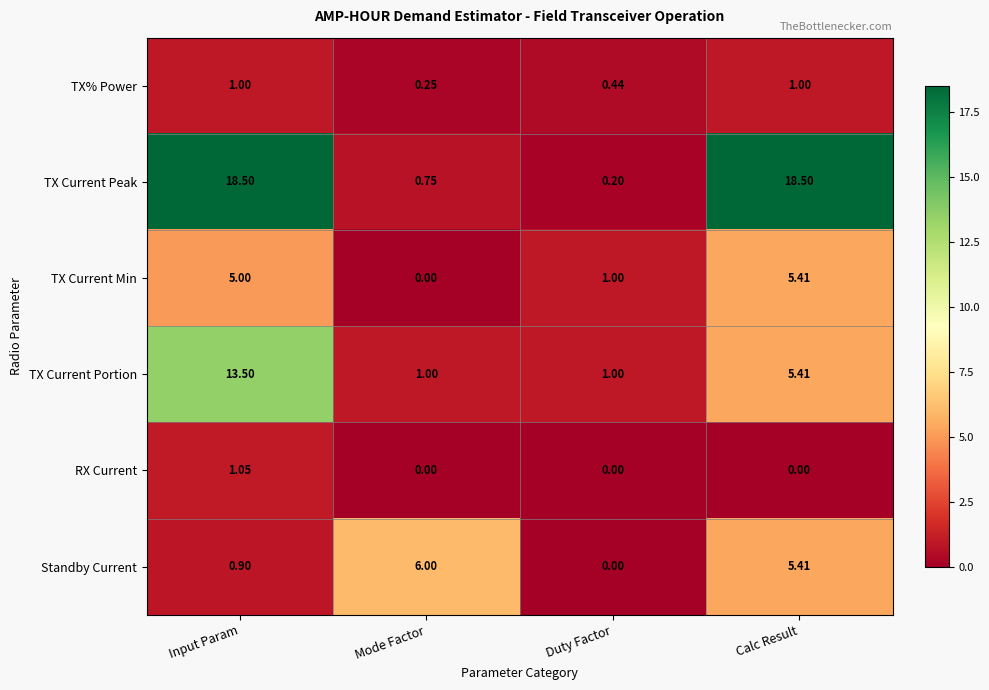

How many distinct data groups are displayed?

6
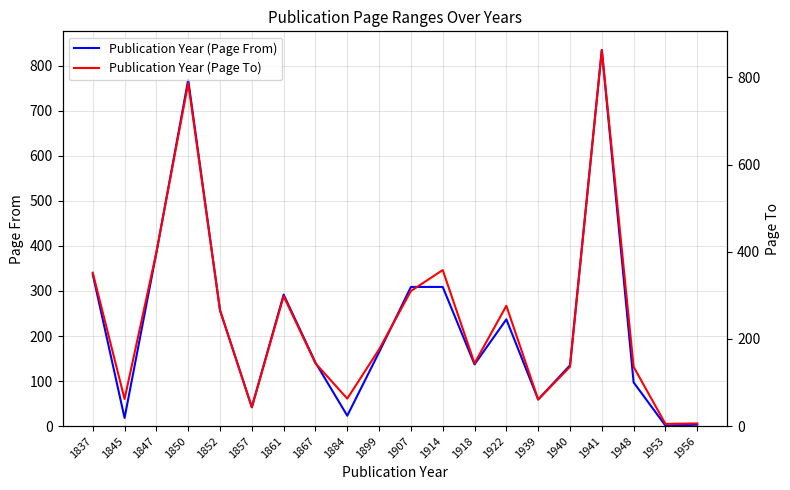

Between 1956 and 1857, which is larger?

1857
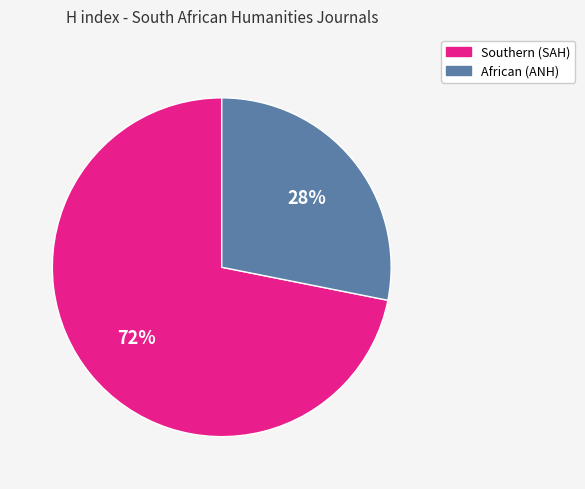

To the nearest percent, what is the difference between the largest and smallest slice percentages?

44%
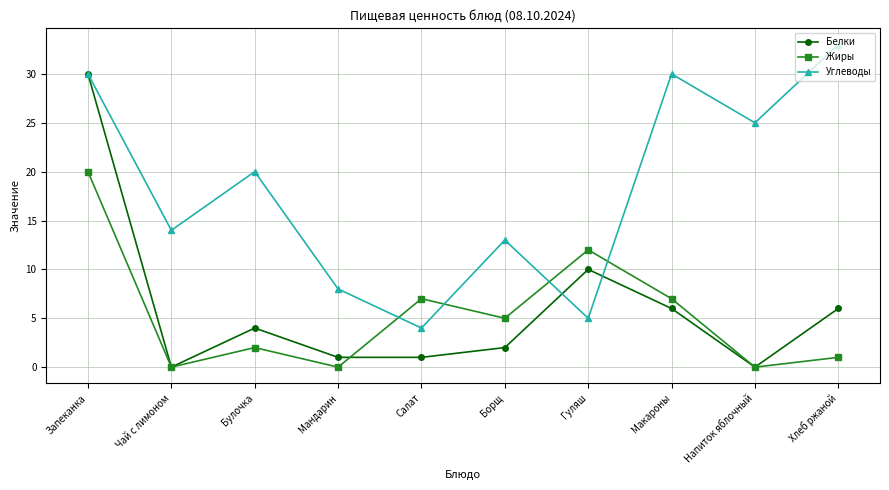

Where is the first local maximum for Углеводы?

Булочка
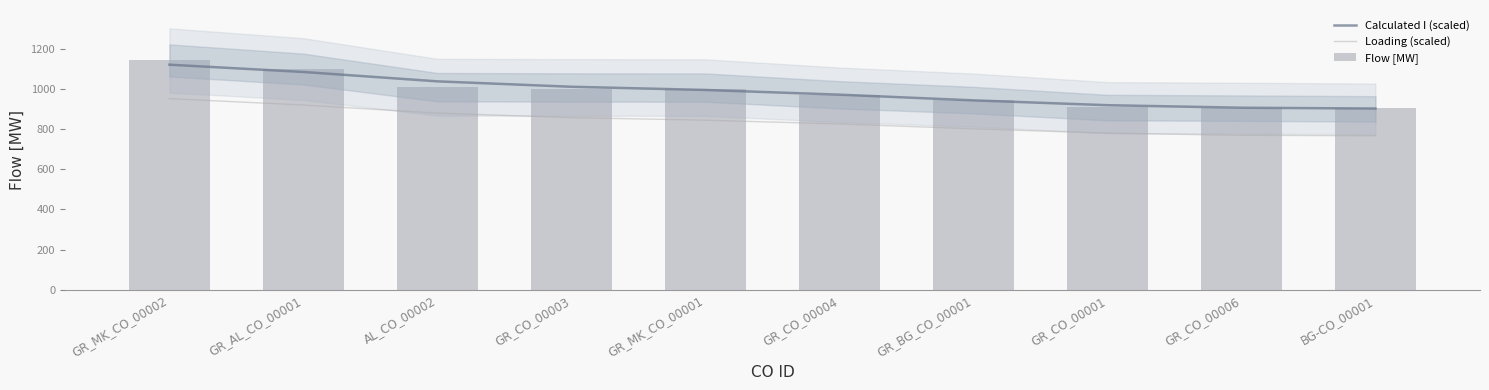

List the labels in order of Flow [MW] value, smallest first.

BG-CO_00001, GR_CO_00006, GR_CO_00001, GR_BG_CO_00001, GR_CO_00004, GR_MK_CO_00001, GR_CO_00003, AL_CO_00002, GR_AL_CO_00001, GR_MK_CO_00002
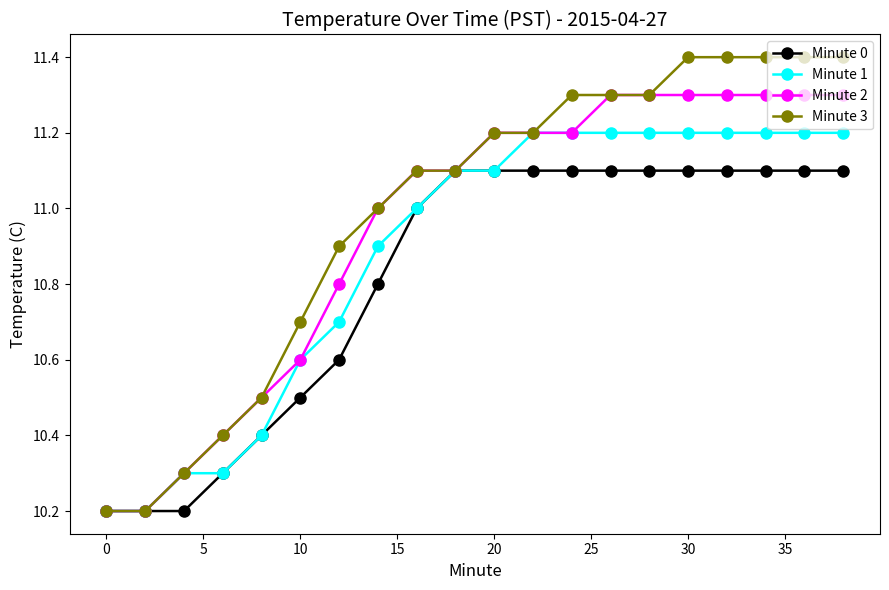

What is the lowest value of the Minute 3 series?

10.2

▸ WORK TASK
Retype the text of the rows above without any changes, leaving out the pictures.

▸ TASK RESPONSE
How many distinct data groups are displayed?

6

Between 1956 and 1857, which is larger?

1857

To the nearest percent, what is the difference between the largest and smallest slice percentages?

44%

Where is the first local maximum for Углеводы?

Булочка

List the labels in order of Flow [MW] value, smallest first.

BG-CO_00001, GR_CO_00006, GR_CO_00001, GR_BG_CO_00001, GR_CO_00004, GR_MK_CO_00001, GR_CO_00003, AL_CO_00002, GR_AL_CO_00001, GR_MK_CO_00002

What is the lowest value of the Minute 3 series?

10.2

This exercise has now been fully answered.